Two things have happened in our Father Daughter relationship. One was happy but one was somewhat poignant. She popped some toiletries, little white toiletries, into the supermarket trolly during our shopping expedition. This is the first time she has done this with me present and I am feeling rather pleased with myself. On the way home she said in a thoughtful voice ?Sometimes I can hardly remember Mum.? This is so sad, I want her to remember her Mum forever. I hope she doesn?t know how that made me feel.

OP posts:
posieparker · 21/10/2009 18:57

You've brought a tear to my eye loneparent, I'm sure you're doing a great job. I couldn't even buy tampax in my twenties without being very embarrassed and I had my first period at ten!!! So you've achieved something on your own that my two parents could not.

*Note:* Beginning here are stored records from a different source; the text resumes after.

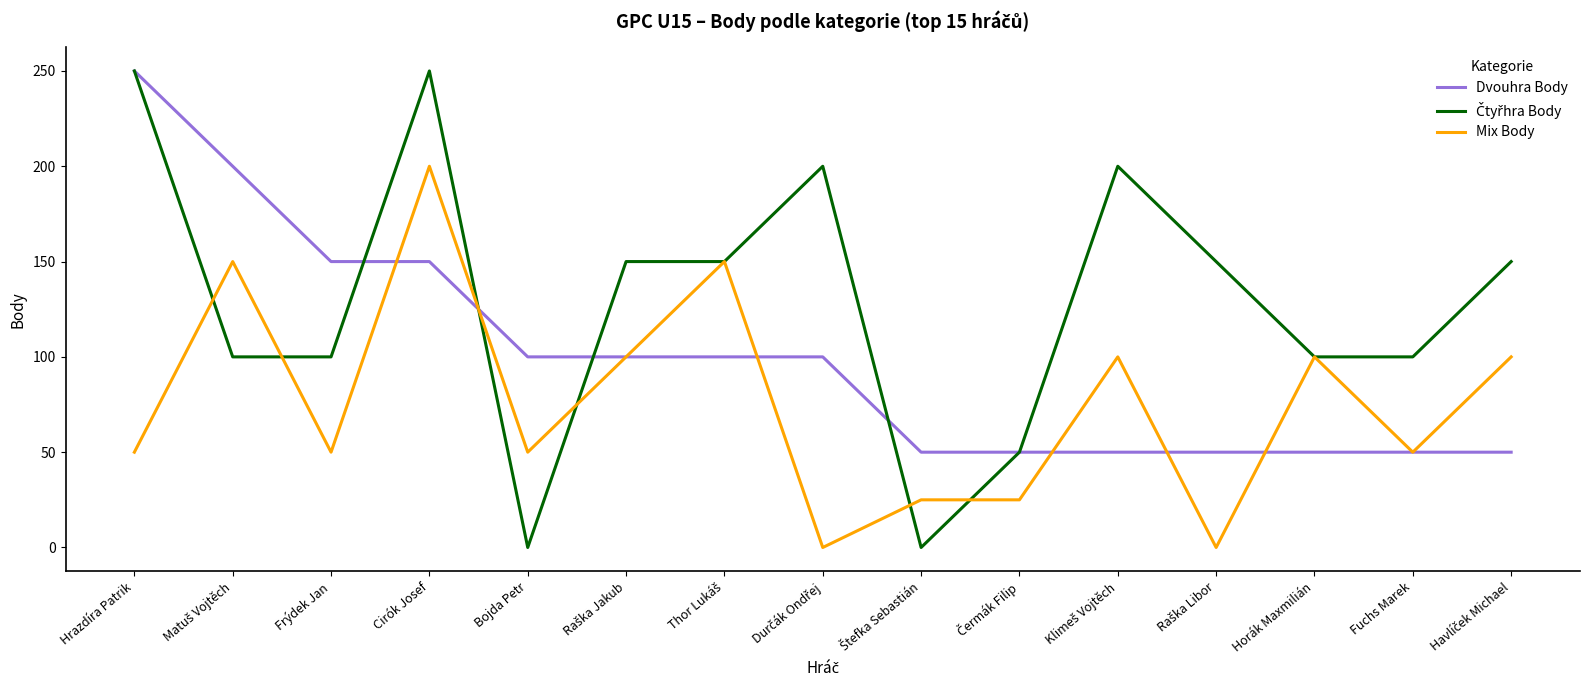

What is the lowest value of the Dvouhra Body series?

50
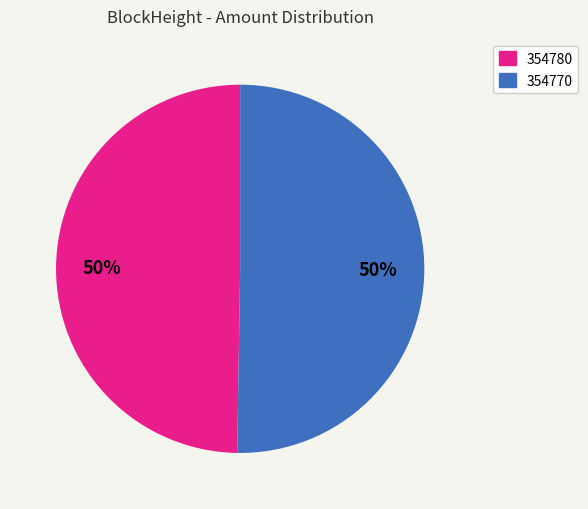

Which category has the smallest portion of the pie?

354780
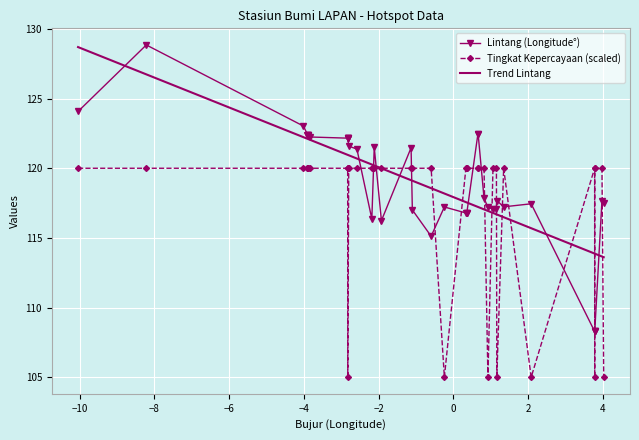

How many intersections are there between Tingkat Kepercayaan (scaled) and Lintang (Longitude°)?

18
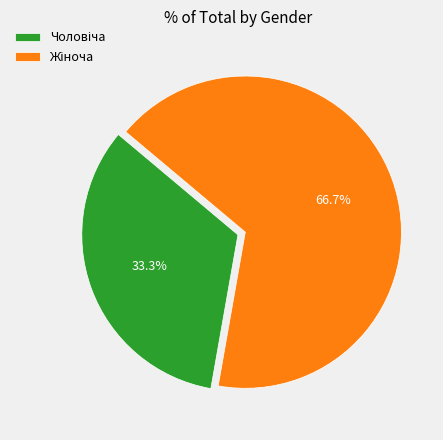

Does any single category account for the majority?

Yes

Perhaps you and her could start a photo album with comments and stories about your wife? Just a thought, I have no experience with this.

louii · 21/10/2009 19:05

Thats great that she is able to put them in the trolley, you sound like a fantastic dad and are doing a great job.

My dad was great about things like that, i used to tell him what tampons to get me when he went shopping, neither of us were embarrassed about it.

moondog · 21/10/2009 19:17

You sound like a lovely man LP.
How lucky your children are to have you.
Your wife would be happy knowing her babies are in such safe sensitive hands.

hatwoman · 21/10/2009 20:24

LP - great development on the shopping. well done. and the comment about her mum - of course that's really sad for you to hear that - but take it as another compliment to the strength of your relationship - she felt able to say that to you, in her own way it was a form of opening up to you. it must have been on her mind - and she shared it with you. I too don't have any relevant experience but agree that perhaps she'd like to talk to you about happy memories, look at photos etc. keep up the good work lp - you're doing a great job.